> **TEXT PASSAGE**:

----------

The truth was that Pacho Santos did not have the eighteen days he had calculated but just a few hours. He was first on the list, and the killing had been ordered the day before. Fortunately, Martha Nieves Ochoa happened to hear about it—from third parties—at the eleventh hour and sent Escobar a plea for a reprieve, convinced that this
killing would leave the country in ruins. She never knew if he received it, but the fact was that the order to
kill Pacho Santos was not carried out, and in its place a second, irrevocable order was issued against Marina Montoya.

Marina seemed to have foreseen this early in January. For reasons she never explained, she decided to take her exercise in the company of her old friend the Monk, who
had returned with the year’s first change of guard. They would walk for an hour after the television programs went off the air, and then Maruja and Beatriz would go out with their guards. One night Marina came in very frightened because she had seen a man dressed in black, wearing a black mask, watching her in the dark from the laundry area. Maruja and Beatriz thought it had to be another of her
recurrent hallucinations, and they paid no attention to it. Their impression was confirmed that same night, because there was not enough light to see a man in black standing in the darkness of the laundry. And if by some chance it were true, he had to be someone well known in the house because the German shepherd did not raise the alarm, and the dog barked at its own shadow. The Monk said it must
have been a ghost that only she could see.

----------

> **EXTRACTED RECORDS**:
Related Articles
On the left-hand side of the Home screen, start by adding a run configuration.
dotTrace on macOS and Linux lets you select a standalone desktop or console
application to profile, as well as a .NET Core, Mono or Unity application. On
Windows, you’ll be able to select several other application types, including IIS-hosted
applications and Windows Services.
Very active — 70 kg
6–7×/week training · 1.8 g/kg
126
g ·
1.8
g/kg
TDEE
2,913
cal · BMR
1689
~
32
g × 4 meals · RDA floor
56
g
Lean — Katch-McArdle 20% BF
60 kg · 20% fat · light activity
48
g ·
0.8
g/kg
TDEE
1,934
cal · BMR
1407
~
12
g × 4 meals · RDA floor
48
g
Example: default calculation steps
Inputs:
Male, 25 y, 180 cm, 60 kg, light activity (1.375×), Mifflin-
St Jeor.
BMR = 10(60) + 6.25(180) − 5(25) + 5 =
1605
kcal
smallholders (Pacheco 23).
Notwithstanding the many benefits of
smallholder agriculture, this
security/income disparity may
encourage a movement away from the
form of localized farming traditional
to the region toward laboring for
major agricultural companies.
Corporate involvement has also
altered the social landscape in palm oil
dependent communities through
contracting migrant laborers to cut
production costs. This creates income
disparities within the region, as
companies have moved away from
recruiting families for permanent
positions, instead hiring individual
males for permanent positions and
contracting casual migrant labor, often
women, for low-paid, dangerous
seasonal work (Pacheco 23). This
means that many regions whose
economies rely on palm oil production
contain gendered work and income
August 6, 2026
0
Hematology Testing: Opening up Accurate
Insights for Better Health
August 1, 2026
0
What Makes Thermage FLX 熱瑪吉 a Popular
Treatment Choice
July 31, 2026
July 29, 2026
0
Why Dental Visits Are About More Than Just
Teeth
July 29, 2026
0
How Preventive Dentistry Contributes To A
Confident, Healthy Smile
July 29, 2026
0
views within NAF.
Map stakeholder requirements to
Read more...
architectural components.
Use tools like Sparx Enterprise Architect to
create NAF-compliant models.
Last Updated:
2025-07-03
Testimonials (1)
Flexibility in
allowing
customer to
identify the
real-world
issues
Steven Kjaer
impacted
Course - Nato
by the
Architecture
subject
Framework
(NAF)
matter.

----------

> **PROBLEMS TO WORK ON**:
- A) Check each statement against the kidnapping passage and answer yes or no, quoting the exact words of the text that decide it: (i) Martha Nieves Ochoa heard about the killing order directly from Escobar. (ii) The German shepherd did not raise the alarm about the man Marina saw. (iii) Marina and the Monk walked before the television programs went off the air.
- B) Print the section of the kidnapping passage starting at "The truth was" and ending at "against Marina Montoya.".
- C) Carry the kidnapping passage forward from its final sentence.

> **SOLVED TASKS**:
- A)
(i) No: "from third parties"
(ii) Yes: "the German shepherd did not raise the alarm"
(iii) No: "They would walk for an hour after the television programs went off the air"

- B)
The truth was that Pacho Santos did not have the eighteen days he had calculated but just a few hours. He was first on the list, and the killing had been ordered the day before. Fortunately, Martha Nieves Ochoa happened to hear about it—from third parties—at the eleventh hour and sent Escobar a plea for a reprieve, convinced that this
killing would leave the country in ruins. She never knew if he received it, but the fact was that the order to
kill Pacho Santos was not carried out, and in its place a second, irrevocable order was issued against Marina Montoya.

- C)
Two or three nights later, however, she came back from her walk in a real state of panic. The man had returned, still dressed all in black, and with frightening attention had watched her for a long time, not caring that she was looking at him too. On this night, in contrast to the previous occasions, there was a full moon illuminating the courtyard with
an eerie green light. Marina told her story in front of the Monk, and he denied it, but with such tangled reasoning that Maruja and Beatriz did not know what to believe. Marina stopped going out for walks. The doubts regarding her fantasies and reality made so strong an impression that Maruja experienced a real hallucination when she opened her eyes one night and saw the Monk in the light of the
bedside candle, squatting as always, his mask turned into a skull. The effect on Maruja was even greater because she connected the vision to the anniversary of her mother’s death on January 23.

Marina spent the weekend in bed, suffering from an old back pain that she thought had been cured long ago. Her dark mood returned. Because she could do nothing for herself, Maruja and Beatriz did everything
for her. They almost had to carry her to the bathroom. They fed her and held the glass for her, and arranged a pillow behind her back so she could watch television from bed. They pampered her, and felt real affection for her, but never had they felt so despised.

“Look how sick I am and you two won’t even help me,” Marina would say. “And I’ve done so much for you.”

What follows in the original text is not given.